With the money provided in the American Rescue Plan, the goal is to look at outreach and innovation. The team is going to be tasked with establishing a framework of meaningful benefits, convenient benefits that are accessible, and finally, that as it’s being used, that nutritious options are being encouraged, and that people have the knowledge they need to make healthy choices.
Given American obesity rates, is there any chance that the USDA would reevaluate having a more limited array of food options with SNAP?

By limiting what you can buy with SNAP, you don’t necessarily increase healthier choices because SNAP isn’t the be-all-end-all at the grocery store. Recipients are also spending their own money. What are they doing with the money they spend on top of SNAP? If you restrict what people buy with SNAP, they simply shift and buy whatever they are going to buy with their own cash.
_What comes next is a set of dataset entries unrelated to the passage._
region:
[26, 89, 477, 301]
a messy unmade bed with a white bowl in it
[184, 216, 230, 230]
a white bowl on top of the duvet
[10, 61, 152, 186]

It seems to me a more effective way is to [incentivize] what they buy, to be conscious of the fact that “if I buy this product, my dollar is going to be stretched further.” The second piece of this is making sure we do a better job with SNAP education. SNAP education isn’t just about, “Hey, here’s a program and how to use it.” It’s about, “you’ve got choices that you need to make for your family, here’s some information and I encourage you to make the right choice.”
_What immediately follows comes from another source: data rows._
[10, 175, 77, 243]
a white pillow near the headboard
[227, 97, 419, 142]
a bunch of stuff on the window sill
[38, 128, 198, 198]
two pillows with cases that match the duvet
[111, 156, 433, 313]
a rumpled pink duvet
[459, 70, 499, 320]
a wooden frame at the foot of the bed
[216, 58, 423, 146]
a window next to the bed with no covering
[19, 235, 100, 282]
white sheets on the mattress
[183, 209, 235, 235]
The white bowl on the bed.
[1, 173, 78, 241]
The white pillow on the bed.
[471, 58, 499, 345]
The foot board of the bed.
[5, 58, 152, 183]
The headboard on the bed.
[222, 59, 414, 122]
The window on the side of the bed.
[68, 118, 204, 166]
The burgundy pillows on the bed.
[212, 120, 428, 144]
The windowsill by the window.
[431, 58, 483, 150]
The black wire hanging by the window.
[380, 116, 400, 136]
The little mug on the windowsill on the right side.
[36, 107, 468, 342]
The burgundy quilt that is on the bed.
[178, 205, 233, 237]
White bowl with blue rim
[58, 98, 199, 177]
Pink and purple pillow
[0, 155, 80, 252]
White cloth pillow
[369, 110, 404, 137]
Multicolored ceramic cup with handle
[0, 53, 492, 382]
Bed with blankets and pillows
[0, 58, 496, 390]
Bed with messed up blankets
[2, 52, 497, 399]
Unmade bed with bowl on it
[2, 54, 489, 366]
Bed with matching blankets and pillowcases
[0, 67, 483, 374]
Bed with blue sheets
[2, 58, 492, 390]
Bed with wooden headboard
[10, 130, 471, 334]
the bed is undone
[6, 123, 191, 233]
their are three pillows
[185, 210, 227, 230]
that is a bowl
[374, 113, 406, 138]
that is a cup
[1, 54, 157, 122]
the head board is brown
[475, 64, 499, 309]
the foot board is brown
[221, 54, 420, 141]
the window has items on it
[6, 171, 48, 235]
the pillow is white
The third aspect of this is that you don’t want to stigmatize people. The whole point of the SNAP card and online EBT purchasing is really to avoid the stigma that could potentially be associated with being in line and having someone judge you. The key here is to create incentives, provide information and trust people to make the right choices for their families. We need to look for ways to celebrate healthy choices, and we need to have people of some celebrity continuing to reinforce this message.
Are we likely to see the universal free lunch of the pandemic go permanent and the Michelle Obama-era stricter nutritional guidelines for school lunches reinstated?

I think it’s important to follow the science — including nutrition science. Nutrition science says we basically need to improve school meals. We need to work with our school nutrition association friends and those responsible for administering school meals and say look, we’re obviously helping to pay for the cost of these meals, it’s a partnership to make sure kids are well-fed. There are waivers now because of supply chain disruptions because of covid, but once we get on the other side of covid, I don’t see why we shouldn’t follow the science.
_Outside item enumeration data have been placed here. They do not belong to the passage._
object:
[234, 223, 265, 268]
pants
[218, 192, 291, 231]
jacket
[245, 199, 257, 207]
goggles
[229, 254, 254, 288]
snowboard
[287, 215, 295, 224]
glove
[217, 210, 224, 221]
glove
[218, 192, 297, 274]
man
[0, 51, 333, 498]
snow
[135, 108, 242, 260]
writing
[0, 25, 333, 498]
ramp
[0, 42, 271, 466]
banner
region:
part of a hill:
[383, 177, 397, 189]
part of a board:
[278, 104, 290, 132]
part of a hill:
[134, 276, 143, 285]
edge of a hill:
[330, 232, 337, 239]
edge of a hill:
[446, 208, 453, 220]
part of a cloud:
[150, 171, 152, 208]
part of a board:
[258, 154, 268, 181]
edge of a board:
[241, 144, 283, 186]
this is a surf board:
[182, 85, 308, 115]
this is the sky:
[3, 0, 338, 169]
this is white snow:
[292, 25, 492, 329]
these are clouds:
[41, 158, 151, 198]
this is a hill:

We spend $160 billion for Medicaid and Medicare on diabetes treatment alone. If we could halve that, how about you give me a few billion from that $80 billion you’re going to save to improve the quality of school meals, so at the end of the day we have fewer people who are diabetic? Literally, it’s not rocket science.

To me, if we’re really truly going to embrace what we’ve learned from covid, as other previous generations of Americans have embraced great crises and created opportunity out of those great crises, what we need to understand is the healthier we are going into a crisis like this, the more of us will avoid illness and avoid death.

It’s in our collective best interest to figure out ways in which we can improve the food and agriculture system in this country so that it’s fair for everybody, so that people can make a decent living and that we have access to healthy food.